Bayangkan sebuah gempa atau banjir tiba-tiba melanda. Dalam situasi panik itu, apakah keluarga kita tahu harus berkumpul di mana, kemana harus lari, atau apa yang harus dibawa? Realitanya, di banyak daerah rawan bencana, kesiapsiagaan di tingkat keluarga dan tetangga masih sangat minim. Padahal, bencana tidak mengirimkan pemberitahuan—dan ketika terjadi, bantuan resmi butuh waktu untuk sampai. Saat-saat kritis pertama justru bergantung pada seberapa tangguh lingkaran terdekat kita: keluarga dan RT kita sendiri.
Inilah mengapa membangun 'Keluarga Tangguh Bencana' dari tingkat RT bukan lagi sekadar pilihan, tapi sebuah keharusan yang penuh makna.
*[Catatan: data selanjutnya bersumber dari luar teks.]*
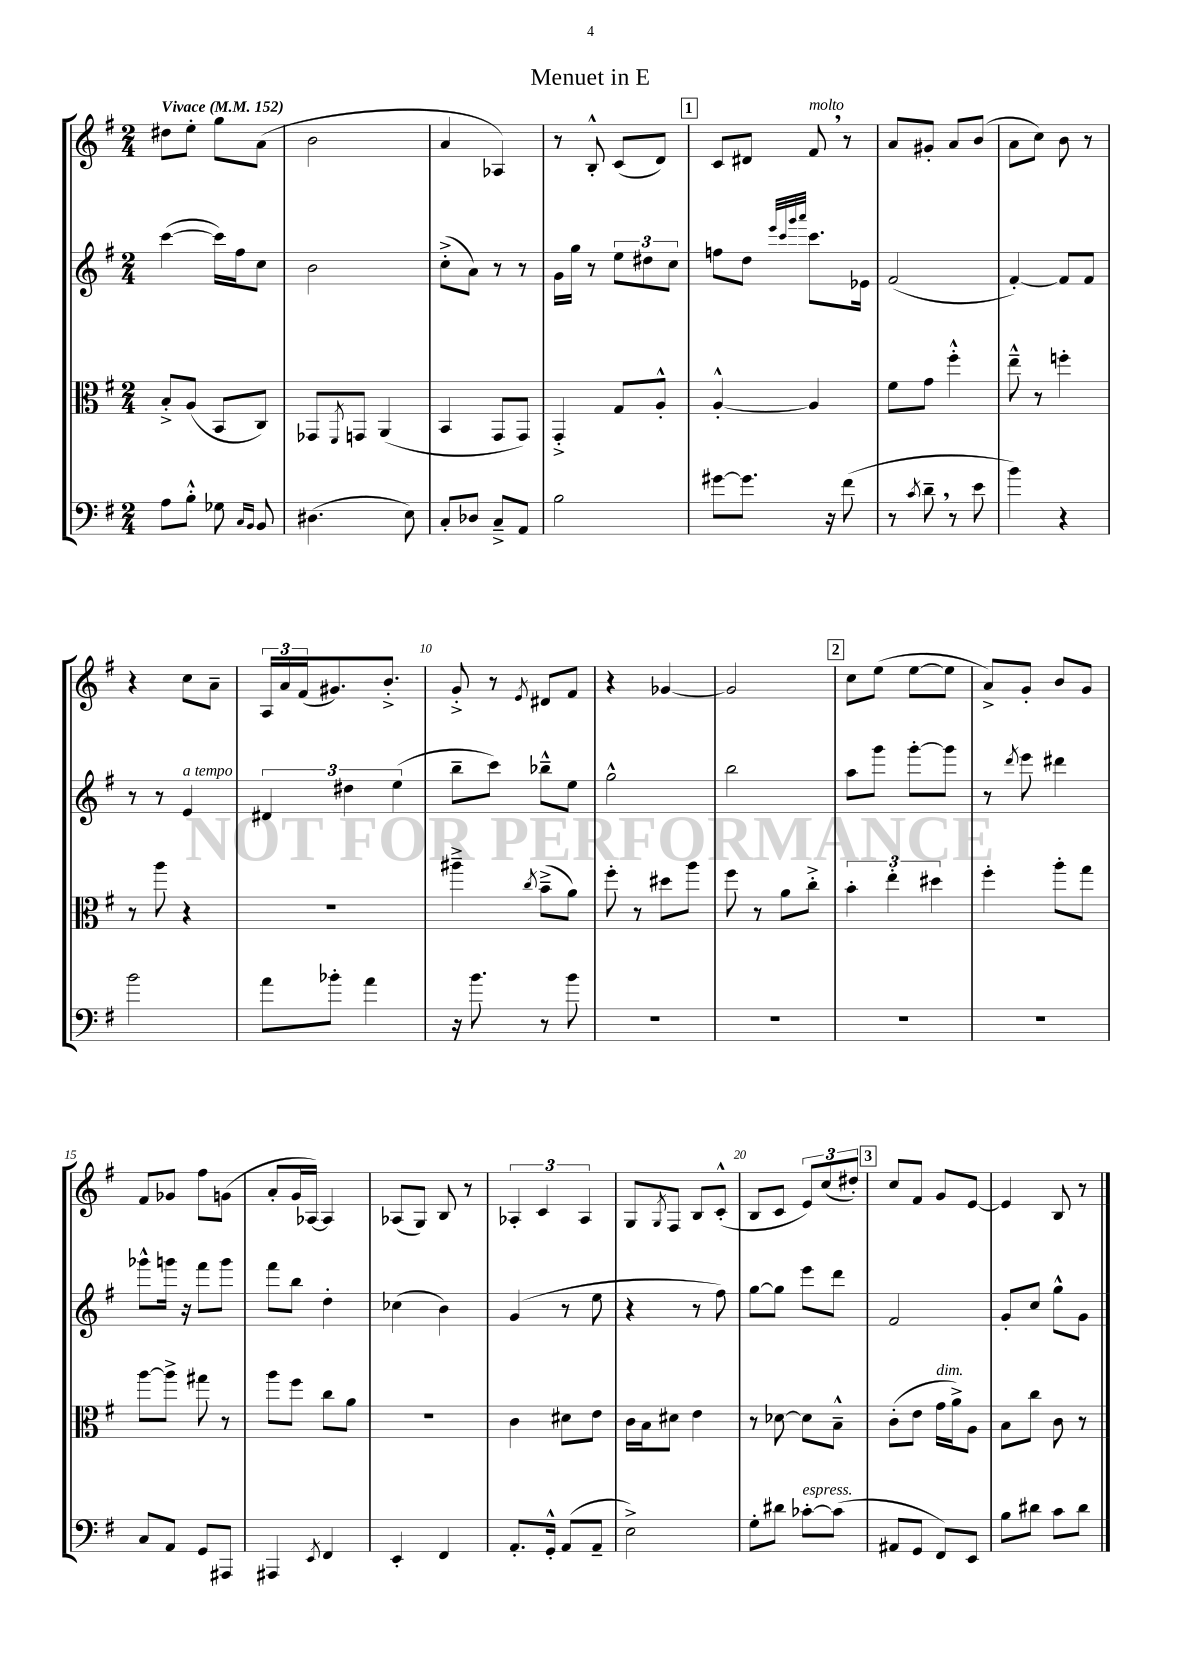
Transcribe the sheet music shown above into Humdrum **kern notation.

**kern	**kern	**kern	**kern
*part4	*part3	*part2	*part1
*staff4	*staff3	*staff2	*staff1
*clefF4	*clefC3	*clefG2	*clefG2
*k[f#]	*k[f#]	*k[f#]	*k[f#]
*M2/4	*M2/4	*M2/4	*M2/4
*MM152	*MM152	*MM152	*MM152
=1	=1	=1	=1
!	!	!	!LO:TX:a:B:t=Vivace
8A\L	8B'^/L	([4ccc\	8dd#X\L
8B'^^\J	(8A/J	.	8ee'\J
8G-X\	8BB/L	16ccc\LL])	8gg\L
.	.	16ff#\J	.
16qqC/LL	.	.	.
16qqBB/JJ	.	.	.
8BB/	8C/J)	8cc\J	(8a\J
=2	=2	=2	=2
(4.D#X\	8GG-X/L	2b\	2b\
.	8qFF#/	.	.
.	8GGn/J	.	.
.	(4AA/	.	.
8E\)	.	.	.
=3	=3	=3	=3
8C'/L	4BB/	(8cc'^\L	4a/
8D-X/J	.	8a\J)	.
8C~^/L	8GG/L	8r	4A-X/)
8AA/J	8GG/J)	8r	.
=4	=4	=4	=4
2B\	4GG'^/	16g\LL	8r
.	.	16gg\JJ	.
.	.	8r	8B'^^/
.	8G/L	12ee\L	(8c/L
.	.	12dd#X\	.
.	8A'^^/J	.	8d/J)
.	.	12cc\J	.
!!LO:REH:place=s1:t=1
=5	=5	=5	=5
[8g#X\L	[4A'^^/	8ffn\L	8c/L
8.g#\J]	.	8dd\J	8d#X/J
.	.	32qqeee/LLL	.
.	.	32qqccc/	.
.	.	32qqggg/	.
.	.	32qqaaa/JJJ	.
!	!	!	!LO:TX:a:i:t=molto
.	4A/]	8.ccc\L	8f#,/
16r	.	.	.
(8f#\	.	.	8r
.	.	16e-X\Jk	.
=6	=6	=6	=6
8r	8f#\L	(2f#/	8a/L
8qc/	.	.	.
8d~,\	8g\J	.	8g#X'/J
8r	4ff#'^^\	.	8a/L
8e\	.	.	(8b/J
=7	=7	=7	=7
4b\)	8ee~^^\	[4f#'/)	8a\L
.	8r	.	8cc\J)
4r	4ffn'\	8f#/L]	8b\
.	.	8f#/J	8r
!!LO:LB:g=z
=8	=8	=8	=8
2b\	8r	8r	4r
.	8aa\	8r	.
!	!	!LO:TX:a:i:t=a tempo	!
.	4r	4e/	8cc\L
.	.	.	8a~\J
=9	=9	=9	=9
8a\L	2r	6d#X/	24A/LL
.	.	.	24a/
.	.	.	(24f#/J
8b-X'\J	.	.	8.g#X/)
.	.	6dd#X\	.
4a\	.	.	.
.	.	.	8.b'^/J
.	.	(6ee\	.
=10	=10	=10	=10
16r	4aa#X~^\	8bb~\L	8g'^/
8.b\	.	.	.
.	.	8ccc\J)	8r
.	8qcc/	.	8qe/
8r	(8b~^\L	8bb-X~^^\L	8d#X/L
8b\	8a\J)	8ee\J	8f#/J
=11	=11	=11	=11
2r	8ff#'\	2gg^^\	4r
.	8r	.	.
.	8dd#X\L	.	[4g-X/
.	8aa\J	.	.
=12	=12	=12	=12
2r	8ff#\	2bb\	2g-/]
.	8r	.	.
.	8a\L	.	.
.	8cc'^\J	.	.
!!LO:REH:place=s1:t=2
=13	=13	=13	=13
2r	6b'\	8aa\L	8cc\L
.	.	8ggg\J	(8ee\J
.	6ee'\	.	.
.	.	[8ggg'\L	[8ee\L
.	6dd#X\	.	.
.	.	8ggg\J]	8ee\J]
=14	=14	=14	=14
2r	4ff#'\	8r	8a^/L)
.	.	8qddd/	.
.	.	8eee\	8g'/J
.	8aa'\L	4ddd#X\	8b/L
.	8gg\J	.	8g/J
!!LO:LB:g=z
=15	=15	=15	=15
8C/L	[8aa\L	8ggg-X^^\L	8f#/L
8AA/J	8aa^\J]	16gggn\Jk	8g-X/J
.	.	16r	.
8GG/L	8gg#X\	8fff#\L	8ff#\L
8AAA#X/J	8r	8ggg\J	(8gn\J
=16	=16	=16	=16
4AAA#X/	8aa\L	8fff#\L	8a'/L
.	8ff#\J	8bb\J	16g/L
.	.	.	[16A-X/JJ)
8qEE/	.	.	.
4FF#/	8cc\L	4dd'\	4A-/]
.	8a\J	.	.
=17	=17	=17	=17
4EE'/	2r	(4cc-X\	(8A-X/L
.	.	.	8G/J)
4FF#/	.	4b\)	8B/
.	.	.	8r
=18	=18	=18	=18
8.AA'/L	4c\	(4g/	6A-X'/
.	.	.	6c/
16GG'^^/Jk	.	.	.
(8AA/L	8d#X\L	8r	.
.	.	.	6A-/
8AA~/J	8e\J	8ee\	.
=19	=19	=19	=19
2E^\)	16c\LL	4r	8G/L
.	16B\J	.	.
.	.	.	8qG/
.	8d#X\J	.	8F#/J
.	4e\	8r	8B/L
.	.	8ff#\)	(8c'^^/J
=20	=20	=20	=20
8G'\L	8r	[8gg\L	8B/L
8d#X\J	[8d-X\	8gg\J]	8c/J
!LO:TX:a:i:t=espress.	!	!	!
[8c-X'\L	8d-\L]	8eee\L	12e/L)
.	.	.	(12cc/
(8c-\J]	8B~^^\J	8ddd\J	.
.	.	.	12dd#X'/J)
!!LO:REH:place=s1:t=3
=21	=21	=21	=21
8AA#X/L	(8c'\L	2f#/	8cc/L
8GG/J	8e\J	.	8f#/J
!	!LO:TX:a:i:t=dim.	!	!
8FF#/L)	16g\LL	.	8g/L
.	16a^\J)	.	.
8EE/J	8A\J	.	[8e/J
=22	=22	=22	=22
8B\L	8B\L	8g'/L	4e/]
8d#X\J	8cc\J	8cc/J	.
8c\L	8c\	8gg^^\L	8B/
8d#\J	8r	8g\J	8r
==	==	==	==
*-	*-	*-	*-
Kekuatan kita sesungguhnya terletak pada kolaborasi dan gotong royong di tingkat akar rumput. Dengan mempersiapkan lingkungan terkecil, kita tidak hanya menyelamatkan harta benda, tetapi yang terpenting, nyawa orang-orang tercinta dan tetangga sekitar. Sebuah komunitas yang terlatih akan mampu merespons lebih cepat, mengurangi kepanikan, dan menjadi titik pertama penyelamatan sebelum bantuan skala besar tiba.
Lalu, apa yang bisa kita lakukan? Kuncinya ada pada sinergi! Jika kamu memiliki pengetahuan kebencanaan dari PMI, SAR, atau pelatihan serupa, kamu bisa menjadi pionir. Ajaklah pengurus RT/RW setempat untuk duduk bersama. Dari sana, kita bisa mulai dengan hal-hal sederhana namun berdampak besar: mengadakan diskusi dan pelatihan singkat tentang rencana darurat keluarga, membuat peta evakuasi visual yang mudah dipahami warga, hingga mengadakan simulasi kecil-kecilan. Bagi yang ingin mendukung, kontribusi bisa berupa menyumbang perlengkapan contoh untuk tas siaga, membantu membuat rambu evakuasi, atau menggalang dana untuk alat peringatan dini sederhana seperti kentongan atau sirine manual.
Mari kita ubah kerentanan menjadi ketangguhan! Setiap aksi kecil dari kita akan menguatkan jaring pengaman di tingkat paling dasar. Tidak perlu menunggu instruksi dari atas—kita bisa memulainya dari lingkungan sendiri. Ayo, jadilah bagian dari gerakan ini. Hubungi ketua RT-mu, tawarkan ide, atau bergabunglah dengan relawan yang sudah ada. Bersama, kita bisa membangun komunitas yang tidak hanya siaga, tetapi juga solid dan siap saling menyelamatkan. Keselamatan dimulai dari rumah kita, dan kekuatannya lahir dari kolaborasi kita.